"""
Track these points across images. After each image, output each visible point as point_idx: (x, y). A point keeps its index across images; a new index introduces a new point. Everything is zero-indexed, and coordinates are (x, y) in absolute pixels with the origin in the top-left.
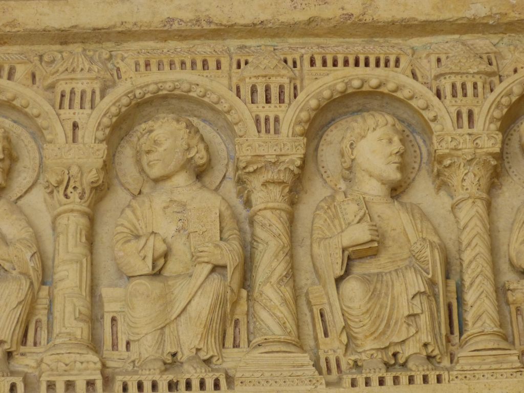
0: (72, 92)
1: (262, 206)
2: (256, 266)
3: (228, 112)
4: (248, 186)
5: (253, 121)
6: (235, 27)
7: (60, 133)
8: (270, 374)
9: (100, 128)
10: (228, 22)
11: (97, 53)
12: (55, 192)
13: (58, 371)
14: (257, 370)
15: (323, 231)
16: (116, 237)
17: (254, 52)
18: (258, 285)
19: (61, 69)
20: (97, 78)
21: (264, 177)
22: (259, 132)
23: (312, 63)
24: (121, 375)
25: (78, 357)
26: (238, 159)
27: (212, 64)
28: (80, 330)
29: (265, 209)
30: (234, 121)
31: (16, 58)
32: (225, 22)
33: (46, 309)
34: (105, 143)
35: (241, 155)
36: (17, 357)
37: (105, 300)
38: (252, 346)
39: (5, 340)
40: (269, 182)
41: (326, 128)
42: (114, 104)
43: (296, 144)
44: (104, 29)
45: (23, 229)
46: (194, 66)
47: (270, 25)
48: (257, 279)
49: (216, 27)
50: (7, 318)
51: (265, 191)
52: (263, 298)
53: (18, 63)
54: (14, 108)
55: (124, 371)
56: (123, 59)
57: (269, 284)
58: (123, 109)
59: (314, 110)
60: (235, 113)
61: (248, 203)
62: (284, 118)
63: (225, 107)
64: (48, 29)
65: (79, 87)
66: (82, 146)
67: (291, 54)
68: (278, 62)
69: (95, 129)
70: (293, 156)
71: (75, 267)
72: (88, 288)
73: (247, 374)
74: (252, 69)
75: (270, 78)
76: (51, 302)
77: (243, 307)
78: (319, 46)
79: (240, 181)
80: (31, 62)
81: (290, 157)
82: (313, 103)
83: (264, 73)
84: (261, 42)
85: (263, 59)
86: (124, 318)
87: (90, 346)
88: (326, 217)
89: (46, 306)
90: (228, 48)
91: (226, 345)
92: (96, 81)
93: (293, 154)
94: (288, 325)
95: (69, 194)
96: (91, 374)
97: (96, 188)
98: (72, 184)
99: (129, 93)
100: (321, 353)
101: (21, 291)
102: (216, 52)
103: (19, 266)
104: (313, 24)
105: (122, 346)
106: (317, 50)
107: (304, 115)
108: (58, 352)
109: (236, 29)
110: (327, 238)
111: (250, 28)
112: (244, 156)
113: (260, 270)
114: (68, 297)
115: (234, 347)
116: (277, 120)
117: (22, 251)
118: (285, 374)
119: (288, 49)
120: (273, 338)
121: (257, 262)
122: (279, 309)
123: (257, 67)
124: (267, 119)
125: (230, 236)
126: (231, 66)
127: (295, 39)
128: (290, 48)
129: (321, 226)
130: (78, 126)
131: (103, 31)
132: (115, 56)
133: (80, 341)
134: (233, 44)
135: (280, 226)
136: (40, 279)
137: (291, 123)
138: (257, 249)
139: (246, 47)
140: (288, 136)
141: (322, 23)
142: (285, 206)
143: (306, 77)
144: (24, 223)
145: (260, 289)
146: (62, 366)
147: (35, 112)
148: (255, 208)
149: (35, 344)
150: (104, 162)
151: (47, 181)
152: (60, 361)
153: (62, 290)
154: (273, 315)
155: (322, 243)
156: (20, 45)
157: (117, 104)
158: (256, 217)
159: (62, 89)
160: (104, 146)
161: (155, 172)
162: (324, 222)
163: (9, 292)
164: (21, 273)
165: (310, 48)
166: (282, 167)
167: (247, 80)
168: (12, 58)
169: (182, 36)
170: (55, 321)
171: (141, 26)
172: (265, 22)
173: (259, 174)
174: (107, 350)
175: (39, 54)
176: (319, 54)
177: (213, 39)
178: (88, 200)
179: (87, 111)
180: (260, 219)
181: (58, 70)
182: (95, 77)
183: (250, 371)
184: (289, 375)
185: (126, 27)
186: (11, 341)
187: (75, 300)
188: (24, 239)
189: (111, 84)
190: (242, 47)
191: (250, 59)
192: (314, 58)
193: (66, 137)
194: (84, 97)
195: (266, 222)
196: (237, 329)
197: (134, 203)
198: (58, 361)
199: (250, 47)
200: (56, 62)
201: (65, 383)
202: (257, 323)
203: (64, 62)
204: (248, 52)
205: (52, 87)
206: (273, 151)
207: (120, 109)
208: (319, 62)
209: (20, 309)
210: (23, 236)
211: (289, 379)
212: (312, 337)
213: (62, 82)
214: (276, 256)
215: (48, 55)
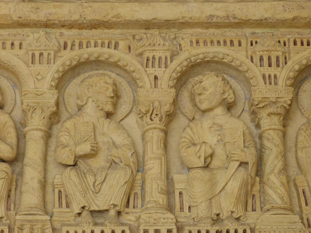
0: (154, 58)
1: (268, 128)
2: (264, 163)
3: (247, 71)
4: (258, 116)
5: (262, 77)
6: (250, 21)
7: (147, 82)
8: (276, 227)
9: (171, 79)
10: (246, 18)
11: (168, 35)
12: (144, 117)
13: (150, 223)
14: (269, 224)
15: (304, 143)
16: (181, 144)
17: (260, 36)
18: (266, 174)
19: (147, 44)
20: (168, 50)
21: (268, 110)
22: (265, 83)
23: (295, 43)
24: (188, 226)
25: (162, 216)
26: (253, 99)
27: (236, 43)
28: (162, 199)
29: (270, 129)
30: (250, 77)
31: (119, 37)
32: (244, 18)
33: (140, 186)
34: (174, 88)
35: (255, 97)
36: (123, 214)
37: (175, 181)
38: (264, 210)
39: (117, 204)
40: (272, 113)
41: (302, 82)
42: (179, 65)
43: (288, 91)
44: (172, 20)
45: (125, 138)
46: (225, 44)
47: (270, 21)
48: (266, 171)
49: (238, 21)
50: (119, 191)
51: (269, 118)
52: (269, 182)
53: (120, 40)
54: (118, 66)
55: (188, 224)
56: (183, 39)
57: (273, 173)
58: (184, 69)
59: (297, 71)
60: (251, 72)
61: (258, 126)
62: (280, 76)
63: (245, 68)
64: (139, 20)
65: (157, 55)
66: (160, 90)
67: (283, 38)
68: (276, 43)
69: (168, 80)
70: (286, 98)
71: (158, 162)
72: (165, 175)
73: (262, 227)
74: (260, 46)
75: (271, 52)
76: (143, 183)
77: (257, 187)
78: (298, 34)
79: (254, 113)
80: (128, 40)
81: (284, 99)
82: (297, 67)
83: (267, 49)
84: (265, 30)
85: (266, 41)
86: (187, 193)
87: (168, 209)
88: (305, 135)
89: (141, 185)
90: (245, 33)
91: (248, 210)
92: (168, 52)
93: (286, 97)
94: (285, 198)
95: (153, 118)
96: (170, 226)
97: (168, 115)
98: (155, 112)
99: (187, 59)
100: (304, 215)
101: (126, 175)
102: (238, 36)
103: (124, 161)
104: (296, 21)
105: (186, 209)
106: (298, 36)
107: (292, 74)
108: (150, 212)
109: (250, 22)
110: (306, 147)
111: (259, 22)
112: (257, 98)
113: (268, 165)
114: (154, 180)
115: (252, 211)
116: (275, 77)
117: (126, 151)
118: (285, 227)
119: (280, 35)
120: (277, 206)
121: (265, 161)
122: (279, 189)
123: (263, 45)
124: (270, 76)
125: (249, 145)
126: (247, 44)
127: (284, 29)
128: (282, 34)
129: (302, 140)
130: (157, 78)
131: (171, 22)
132: (178, 37)
133: (162, 206)
134: (248, 31)
135: (279, 140)
136: (137, 169)
137: (284, 79)
138: (265, 153)
139: (255, 33)
140: (282, 87)
141: (301, 20)
142: (281, 128)
143: (292, 52)
144: (126, 135)
145: (267, 177)
146: (152, 220)
147: (132, 69)
148: (263, 129)
149: (134, 207)
150: (174, 99)
151: (140, 110)
152: (151, 218)
153: (150, 175)
154: (276, 192)
155: (304, 150)
156: (121, 29)
157: (181, 65)
158: (264, 134)
159: (147, 56)
160: (173, 90)
161: (204, 106)
162: (304, 138)
163: (119, 176)
164: (125, 165)
165: (293, 35)
166: (279, 105)
167: (257, 53)
168: (116, 37)
169: (218, 26)
170: (146, 194)
171: (194, 19)
172: (268, 19)
173: (265, 109)
174: (177, 211)
175: (132, 35)
176: (299, 38)
177: (236, 28)
178: (164, 122)
179: (163, 69)
180: (267, 135)
181: (145, 44)
182: (167, 49)
183: (264, 225)
184: (287, 228)
185: (185, 20)
186: (121, 205)
187: (158, 181)
188: (126, 144)
189: (176, 53)
190: (253, 33)
191: (258, 41)
192: (296, 41)
193: (151, 85)
194: (160, 61)
195: (270, 137)
196: (254, 201)
197: (191, 124)
198: (150, 217)
199: (258, 33)
200: (143, 40)
201: (154, 230)
202: (266, 197)
203: (148, 40)
204: (257, 36)
205: (141, 54)
206: (274, 95)
207: (182, 68)
208: (299, 43)
209: (126, 186)
210: (126, 143)
211: (287, 230)
212: (298, 205)
213: (147, 52)
214: (277, 157)
215: (138, 35)
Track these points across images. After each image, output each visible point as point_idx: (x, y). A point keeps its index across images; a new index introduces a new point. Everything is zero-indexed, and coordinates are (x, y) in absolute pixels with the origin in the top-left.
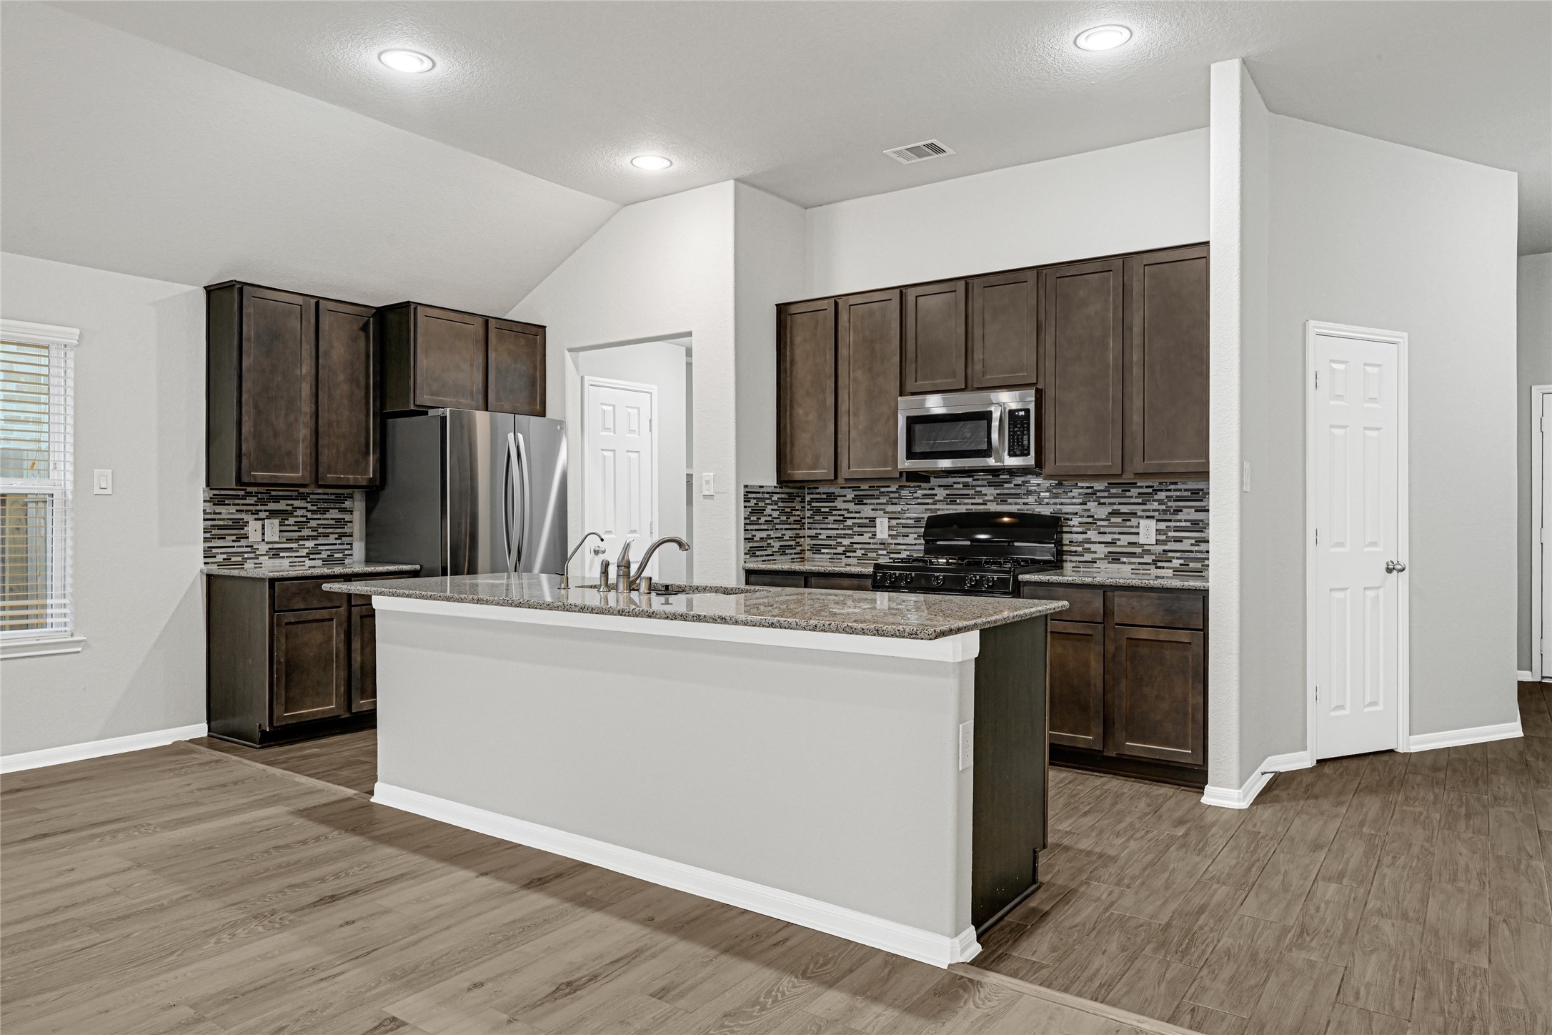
"""
**Problem:** Reproduce the entries above verbatim, from the beginning through the line containing "31: (16, 58)", omitting the pictures.

**Solution to this exercise:**
Track these points across images. After each image, output each visible point as point_idx: (x, y). A point keeps its index across images; a new index introduces a new point. Everything is zero-indexed, and coordinates are (x, y) in absolute pixels with the origin in the top-left.
0: (72, 92)
1: (262, 206)
2: (256, 266)
3: (228, 112)
4: (248, 186)
5: (253, 121)
6: (235, 27)
7: (60, 133)
8: (270, 374)
9: (100, 128)
10: (228, 22)
11: (97, 53)
12: (55, 192)
13: (58, 371)
14: (257, 370)
15: (323, 231)
16: (116, 237)
17: (254, 52)
18: (258, 285)
19: (61, 69)
20: (97, 78)
21: (264, 177)
22: (259, 132)
23: (312, 63)
24: (121, 375)
25: (78, 357)
26: (238, 159)
27: (212, 64)
28: (80, 330)
29: (265, 209)
30: (234, 121)
31: (16, 58)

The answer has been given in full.